Travel with our favorite Sicily-native, Professor Pietro Frassica, Associate Chair of the Department of French and Italian, to sample the sights, sounds and tastes of this island rich in hidden treasures.
Centrally positioned in the Mediterranean Sea, the captivating islands of Malta and Sicily have been influenced by a succession of disparate cultures since ancient times. Some made significant impacts on the course of civilization; others faded into historical footnotes. All left their mark, reflected in the numerous archaeological ruins, diverse architectural styles and delightfully intermingled cultural traditions that have beckoned travelers for centuries.
Embark the 36-cabin Variety Voyager for an in-depth exploration of these two compelling islands, beginning and ending in Malta and circumnavigating Sicily. During ten days in the Mediterranean, visit Agrigento's Valley of the Temples, Taormina's Greco-Roman theater, Monreale's glittering Byzantine mosaics and the Silvestri Crater atop snow-capped Mt. Etna, among other fascinating sites. Meet with aristocrats and literati; experience elegant dining in a historic palazzo; and taste nature's bounty at a rural agroturismo. While under sail, delve into the sweeping political, strategic and cultural history of the Mediterranean Sea during the on-board educational program.

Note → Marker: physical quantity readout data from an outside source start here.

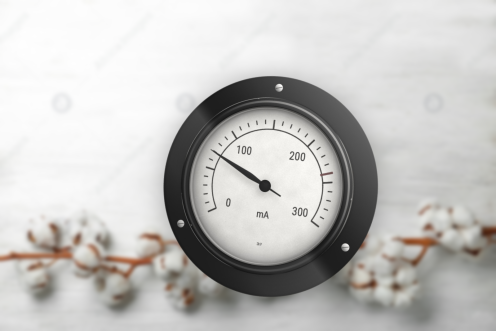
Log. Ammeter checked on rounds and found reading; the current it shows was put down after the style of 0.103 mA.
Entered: 70 mA
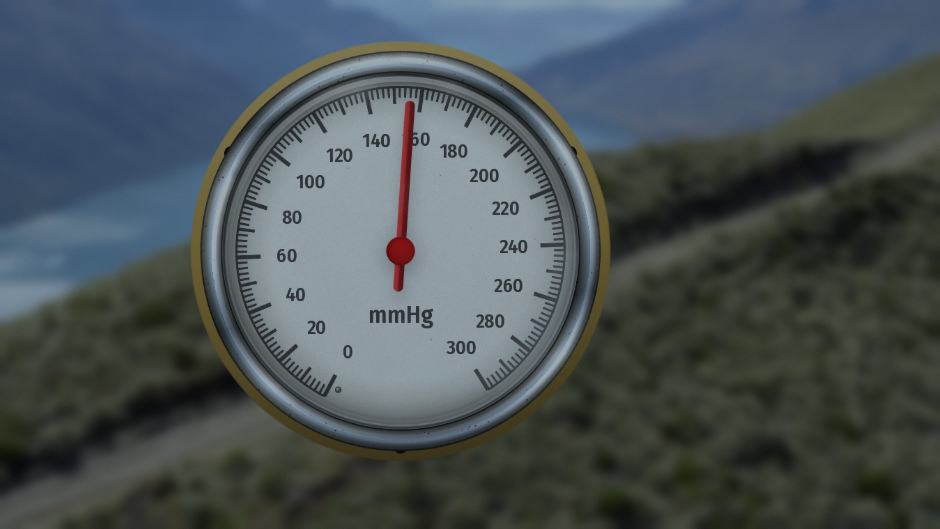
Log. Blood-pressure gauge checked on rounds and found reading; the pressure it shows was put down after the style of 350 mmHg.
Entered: 156 mmHg
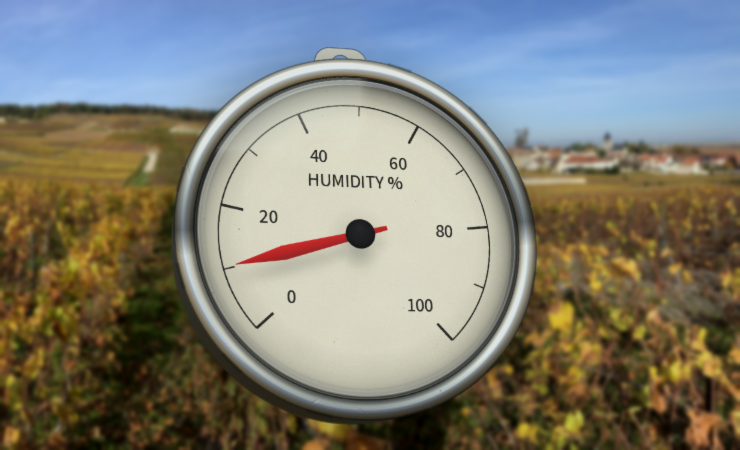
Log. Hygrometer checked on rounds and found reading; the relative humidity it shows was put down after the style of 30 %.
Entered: 10 %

A two night pre-trip extension in Malta is offered.
About the Study Leader
Pietro Frassica, professor of Italian, the associate chair of the Department of French and Italian and former director of the interdisciplinary Program in Italian Studies will serve as the Princeton Study Leader for this program. A native of Sicily, Professor Frassica earned his Ph.D. in Italian literature in 1976, the year in which he joined the Princeton faculty. During his tenure at Princeton, he has taught seminars on Italian Renaissance, the contemporary Italian literature (Marinetti, Sciascia, Primo Levi) and on the theater of Pirandello. He is the author of more than one hundred published articles and numerous books. In recent years, he has extended the field of cultural studies to literary texts concerned with gastronomy in two wildly popular seminars, "The Literature of Gastronomy" and "Italy: The Land of Slow Food." For his lifetime's work in promoting the Italian culture, Professor Frassica was awarded the title of "Knight of the Order of Merit of the Italian Republic" by the Italian government, the country's highest-ranking honor.